According to ecologist James Barrie, NSW Telco Authority had begun drilling concrete footings at Teales Lookout, near Boogarem Falls, on Koonyum Range Road in Mount Jerusalem National Park.

Greens MLC, Sue Higginson wrote to consent authority, National Parks and Wildlife Service (NPWS), and NSW Minister for Environment and Heritage, Penny Sharpe (Labor) to ask that works be stopped immediately, as she believed unique and rare ecosystems were at risk.

A NPWS spokesperson told The Echo, ‘The matters raised are currently under examination by the NPWS’.

‘No further work on the site is being carried out while these matters are being considered’.

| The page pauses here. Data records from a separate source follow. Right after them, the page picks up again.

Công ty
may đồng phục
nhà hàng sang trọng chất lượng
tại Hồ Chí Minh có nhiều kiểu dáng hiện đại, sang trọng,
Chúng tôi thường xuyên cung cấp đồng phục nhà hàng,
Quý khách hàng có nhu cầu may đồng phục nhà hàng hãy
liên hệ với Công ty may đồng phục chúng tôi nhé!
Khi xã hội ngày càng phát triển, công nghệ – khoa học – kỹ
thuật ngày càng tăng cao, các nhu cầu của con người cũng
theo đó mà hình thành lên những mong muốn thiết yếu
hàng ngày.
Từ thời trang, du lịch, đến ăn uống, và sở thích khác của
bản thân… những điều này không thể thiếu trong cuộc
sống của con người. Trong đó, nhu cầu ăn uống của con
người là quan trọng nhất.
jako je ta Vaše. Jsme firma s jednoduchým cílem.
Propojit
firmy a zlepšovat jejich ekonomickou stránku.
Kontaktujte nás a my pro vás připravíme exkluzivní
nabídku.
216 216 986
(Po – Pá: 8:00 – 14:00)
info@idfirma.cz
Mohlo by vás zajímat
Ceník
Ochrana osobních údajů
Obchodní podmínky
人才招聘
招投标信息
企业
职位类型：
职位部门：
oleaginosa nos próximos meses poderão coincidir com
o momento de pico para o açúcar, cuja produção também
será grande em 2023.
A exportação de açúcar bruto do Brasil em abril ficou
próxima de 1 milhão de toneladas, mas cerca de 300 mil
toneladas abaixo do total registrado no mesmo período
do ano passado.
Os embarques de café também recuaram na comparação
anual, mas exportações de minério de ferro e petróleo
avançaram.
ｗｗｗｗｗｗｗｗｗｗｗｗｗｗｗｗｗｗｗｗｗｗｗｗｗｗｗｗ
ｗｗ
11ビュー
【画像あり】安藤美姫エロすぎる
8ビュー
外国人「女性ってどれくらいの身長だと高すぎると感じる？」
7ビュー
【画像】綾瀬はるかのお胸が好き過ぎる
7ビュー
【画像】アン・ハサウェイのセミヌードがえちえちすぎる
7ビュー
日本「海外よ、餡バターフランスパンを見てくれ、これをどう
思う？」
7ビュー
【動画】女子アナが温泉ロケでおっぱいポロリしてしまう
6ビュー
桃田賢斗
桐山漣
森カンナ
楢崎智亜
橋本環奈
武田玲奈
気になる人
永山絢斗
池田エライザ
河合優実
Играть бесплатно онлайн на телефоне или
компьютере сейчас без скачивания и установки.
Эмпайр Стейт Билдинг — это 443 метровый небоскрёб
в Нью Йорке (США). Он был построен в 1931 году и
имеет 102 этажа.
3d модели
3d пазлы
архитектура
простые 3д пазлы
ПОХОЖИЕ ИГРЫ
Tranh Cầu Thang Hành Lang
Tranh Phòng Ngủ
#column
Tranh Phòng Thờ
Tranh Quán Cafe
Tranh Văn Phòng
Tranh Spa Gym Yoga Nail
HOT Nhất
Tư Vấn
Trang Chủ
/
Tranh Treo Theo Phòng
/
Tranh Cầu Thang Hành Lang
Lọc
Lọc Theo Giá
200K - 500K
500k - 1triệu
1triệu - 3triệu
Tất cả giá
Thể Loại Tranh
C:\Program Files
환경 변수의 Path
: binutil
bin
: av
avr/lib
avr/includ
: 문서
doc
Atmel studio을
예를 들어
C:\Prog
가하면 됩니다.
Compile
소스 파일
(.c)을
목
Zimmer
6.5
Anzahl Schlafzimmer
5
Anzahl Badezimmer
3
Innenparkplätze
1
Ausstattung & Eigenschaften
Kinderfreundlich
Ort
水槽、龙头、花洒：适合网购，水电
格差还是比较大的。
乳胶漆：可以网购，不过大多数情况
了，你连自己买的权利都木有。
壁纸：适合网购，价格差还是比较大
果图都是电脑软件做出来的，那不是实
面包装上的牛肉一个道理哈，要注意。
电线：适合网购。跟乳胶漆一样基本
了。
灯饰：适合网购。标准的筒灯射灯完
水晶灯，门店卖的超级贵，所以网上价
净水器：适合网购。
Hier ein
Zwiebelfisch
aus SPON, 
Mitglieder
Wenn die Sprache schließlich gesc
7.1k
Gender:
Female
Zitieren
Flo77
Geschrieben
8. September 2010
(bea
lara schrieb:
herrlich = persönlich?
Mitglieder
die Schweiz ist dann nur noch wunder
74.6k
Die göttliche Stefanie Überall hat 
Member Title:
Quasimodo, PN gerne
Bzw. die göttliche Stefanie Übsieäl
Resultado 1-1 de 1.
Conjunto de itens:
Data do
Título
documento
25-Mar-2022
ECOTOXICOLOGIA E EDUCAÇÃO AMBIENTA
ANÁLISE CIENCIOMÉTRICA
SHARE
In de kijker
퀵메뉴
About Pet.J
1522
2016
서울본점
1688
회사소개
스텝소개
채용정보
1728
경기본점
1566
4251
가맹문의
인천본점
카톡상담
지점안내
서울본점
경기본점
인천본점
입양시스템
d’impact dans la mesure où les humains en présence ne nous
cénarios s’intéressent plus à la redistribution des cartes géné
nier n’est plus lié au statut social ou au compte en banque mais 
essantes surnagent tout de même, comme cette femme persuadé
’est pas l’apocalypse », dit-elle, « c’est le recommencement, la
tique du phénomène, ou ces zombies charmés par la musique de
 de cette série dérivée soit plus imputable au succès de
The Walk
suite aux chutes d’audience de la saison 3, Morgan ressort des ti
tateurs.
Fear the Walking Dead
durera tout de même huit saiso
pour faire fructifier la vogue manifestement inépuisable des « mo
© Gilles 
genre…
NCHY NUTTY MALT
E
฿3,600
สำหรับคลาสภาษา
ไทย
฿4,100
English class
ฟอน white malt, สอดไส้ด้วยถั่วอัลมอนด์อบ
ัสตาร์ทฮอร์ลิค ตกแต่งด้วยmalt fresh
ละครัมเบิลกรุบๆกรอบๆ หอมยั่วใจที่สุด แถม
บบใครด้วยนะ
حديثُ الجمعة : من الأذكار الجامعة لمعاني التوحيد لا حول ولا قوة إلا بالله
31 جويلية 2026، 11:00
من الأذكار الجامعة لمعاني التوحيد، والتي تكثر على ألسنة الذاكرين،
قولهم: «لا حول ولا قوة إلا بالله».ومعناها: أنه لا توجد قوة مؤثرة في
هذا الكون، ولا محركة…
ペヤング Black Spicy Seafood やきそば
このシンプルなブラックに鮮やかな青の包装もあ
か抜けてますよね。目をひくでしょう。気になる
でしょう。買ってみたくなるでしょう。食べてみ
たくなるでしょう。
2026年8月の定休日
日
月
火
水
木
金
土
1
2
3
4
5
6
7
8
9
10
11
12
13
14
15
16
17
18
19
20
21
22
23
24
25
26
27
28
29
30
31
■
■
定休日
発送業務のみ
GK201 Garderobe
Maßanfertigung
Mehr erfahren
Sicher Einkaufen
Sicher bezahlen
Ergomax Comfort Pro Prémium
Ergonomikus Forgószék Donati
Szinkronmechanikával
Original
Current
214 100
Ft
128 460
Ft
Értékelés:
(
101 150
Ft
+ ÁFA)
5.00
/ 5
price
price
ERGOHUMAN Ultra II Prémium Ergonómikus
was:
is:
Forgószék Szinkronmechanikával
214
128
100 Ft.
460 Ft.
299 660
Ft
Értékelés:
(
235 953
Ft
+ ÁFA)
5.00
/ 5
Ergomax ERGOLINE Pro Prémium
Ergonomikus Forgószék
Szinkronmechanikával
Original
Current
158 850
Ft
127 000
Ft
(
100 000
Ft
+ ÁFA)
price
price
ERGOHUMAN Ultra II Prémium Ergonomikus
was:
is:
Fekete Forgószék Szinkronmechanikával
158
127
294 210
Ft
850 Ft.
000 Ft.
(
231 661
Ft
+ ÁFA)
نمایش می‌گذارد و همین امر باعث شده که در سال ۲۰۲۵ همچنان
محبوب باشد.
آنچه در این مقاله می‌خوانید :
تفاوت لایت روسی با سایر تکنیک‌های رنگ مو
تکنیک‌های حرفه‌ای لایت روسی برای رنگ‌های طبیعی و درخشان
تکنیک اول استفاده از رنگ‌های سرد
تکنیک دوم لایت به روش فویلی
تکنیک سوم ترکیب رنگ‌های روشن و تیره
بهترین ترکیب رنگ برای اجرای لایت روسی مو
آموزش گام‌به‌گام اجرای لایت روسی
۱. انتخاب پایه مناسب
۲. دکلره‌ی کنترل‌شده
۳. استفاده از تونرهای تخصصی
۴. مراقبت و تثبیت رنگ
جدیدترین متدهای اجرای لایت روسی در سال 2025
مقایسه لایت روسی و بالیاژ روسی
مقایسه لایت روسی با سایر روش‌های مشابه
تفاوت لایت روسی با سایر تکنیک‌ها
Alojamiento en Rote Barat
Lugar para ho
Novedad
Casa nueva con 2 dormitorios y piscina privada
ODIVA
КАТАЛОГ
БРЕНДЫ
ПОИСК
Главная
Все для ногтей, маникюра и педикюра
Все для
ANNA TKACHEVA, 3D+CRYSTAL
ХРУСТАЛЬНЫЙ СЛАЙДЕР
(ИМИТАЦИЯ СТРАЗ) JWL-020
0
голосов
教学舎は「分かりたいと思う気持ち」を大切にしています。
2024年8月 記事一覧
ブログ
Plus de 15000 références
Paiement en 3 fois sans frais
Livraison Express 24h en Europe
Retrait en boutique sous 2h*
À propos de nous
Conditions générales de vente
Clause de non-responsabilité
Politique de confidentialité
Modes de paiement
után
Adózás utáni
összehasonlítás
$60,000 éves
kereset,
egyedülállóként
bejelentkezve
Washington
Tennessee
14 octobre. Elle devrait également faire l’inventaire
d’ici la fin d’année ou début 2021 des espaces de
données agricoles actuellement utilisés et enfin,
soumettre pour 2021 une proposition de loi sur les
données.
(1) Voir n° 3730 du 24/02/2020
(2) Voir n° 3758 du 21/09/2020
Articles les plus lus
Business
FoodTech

The Echo understands the site was selected for a Government Radio Network (GRN) after extensive testing by the Rural Fire Service (RFS) communications unit, as it gave the best coverage to all the surrounding valleys. 

Rubbish, camping

The location was also chosen because a security camera could be installed on the tower given illegal camping, campfires and rubbish dumped at the lookout.

Ms Higginson said in her letter, ‘These reports suggest that the works being carried out in Mount Jerusalem National Park are undertaken on an at-risk vegetation community, montane heathland, that exists nowhere else in the world’.

‘The main plant in the understory is a clumping sedge that doesn’t occur anywhere else in the whole region…’

‘I recognise the tremendous public importance of enhancing the Public Safety Network, but we must undertake its expansion only with a clear and legal understanding, assessment and approval of the ecosystems we are impacting’.

The NSW Telco Authority, who proposed the tower, was contacted for comment.